Even if the Italian government was to convince the Germans not to strictly implement the fore-mentioned directive, not all problems would be eliminated. How to calculate the capital the banks need? That is to say, how to calculate the value of toxic loans that will not be repayed? Some estimate it at 40 billion euros. Also where will the resources for the recapitalization of troubled banks come from?
Thus far the European Commission has allowed Italy to supply as much as 150 billion euros in government liquidity guarantees to cope with its struggling banks’ liquidity needs until the end of the year.
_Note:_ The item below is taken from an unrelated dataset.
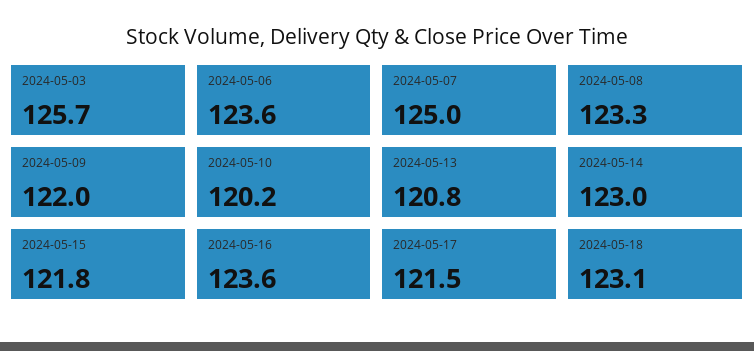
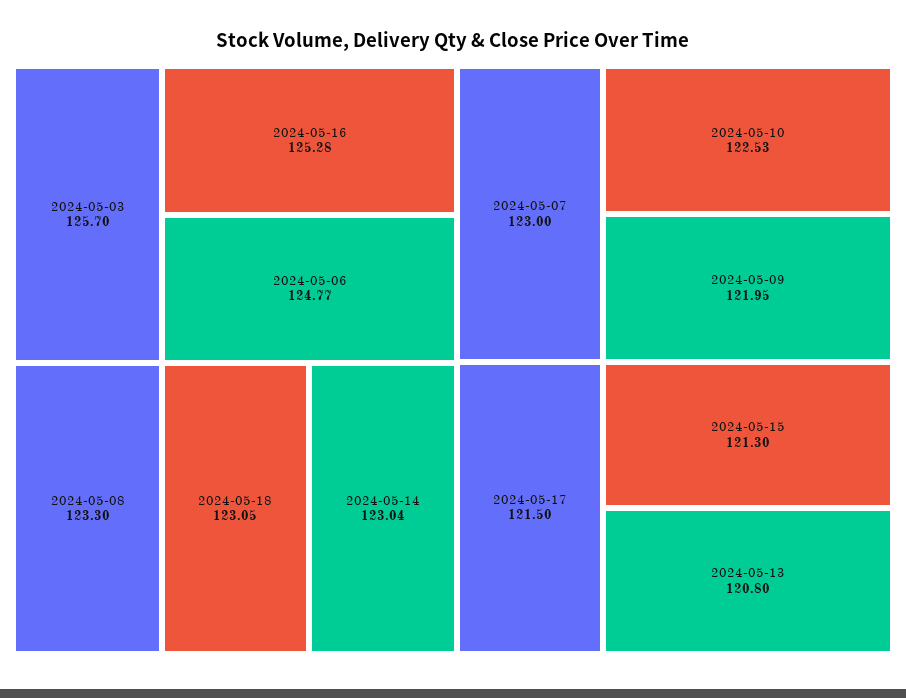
2024-05-06: 123.6 -> 124.77
2024-05-07: 125 -> 123
2024-05-10: 120.2 -> 122.53
2024-05-15: 121.8 -> 121.3
2024-05-16: 123.6 -> 125.28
However, as noted by Professor Alberto Bagnai, we are facing a systemic problem. The European Banking Authority (EBA) pointed out, since mid-2015, that the Banking Union meant a double incentive to place subordinated securities to non-professional investors. On the one hand, these securities can be used for the "bail-in" and therefore enter the capital requirements of banks as established in the BRRD. That is to say, banks can raise capital by turning for resources to their clients, who should be warned that their money can be used to rescue banks -that not often being the case-. Moreover, ECB’s policy of "Quantitative Easing" (QE) has prompted savers to the acquisition of more remunerative securities such as these, assuming -wrongly- that they would be safe since no-one informed them of the risks and because for many years savers had not lost money investing in institutions as closely monitored and supervised as banks.
But low interest rates, boosted by the euro (theoretically to relaunch the European economy, but in fact as a means to keep the euro zone united), have encouraged entrepreneurs to borrow too much and have led savers to excessive risk taking (as indicated by the EBA). Therefore, there has been a systemic risk, also pointed by the EBA, of which non-professional savers and investors have not been properly informed.
In short, the European Banking Union has been unable to guarantee that Italy can overcome the financial crisis in which it seems to sink. Italy provides us with yet another example of a major problem in the euro zone: the conflict between the Brussels-imposed rules and the national policies’ actual needs and demands. It is basically a problem of national sovereignty and therefore of democracy.
At the same time, it is the manifestation of a conflict between creditors (Germany) and debtors (Italy). Here we must take into account the political circumstances in both countries: Matteo Renzi faces a major challenge with the Italian referendum on constitutional reform this fall and Angela Merkel must face a federal election next year. In this context, it remains to be seen whether the German intransigence in the matter of using public funds continues or they come to some kind of agreement in order to overcome the serious situation of the Italian financial system.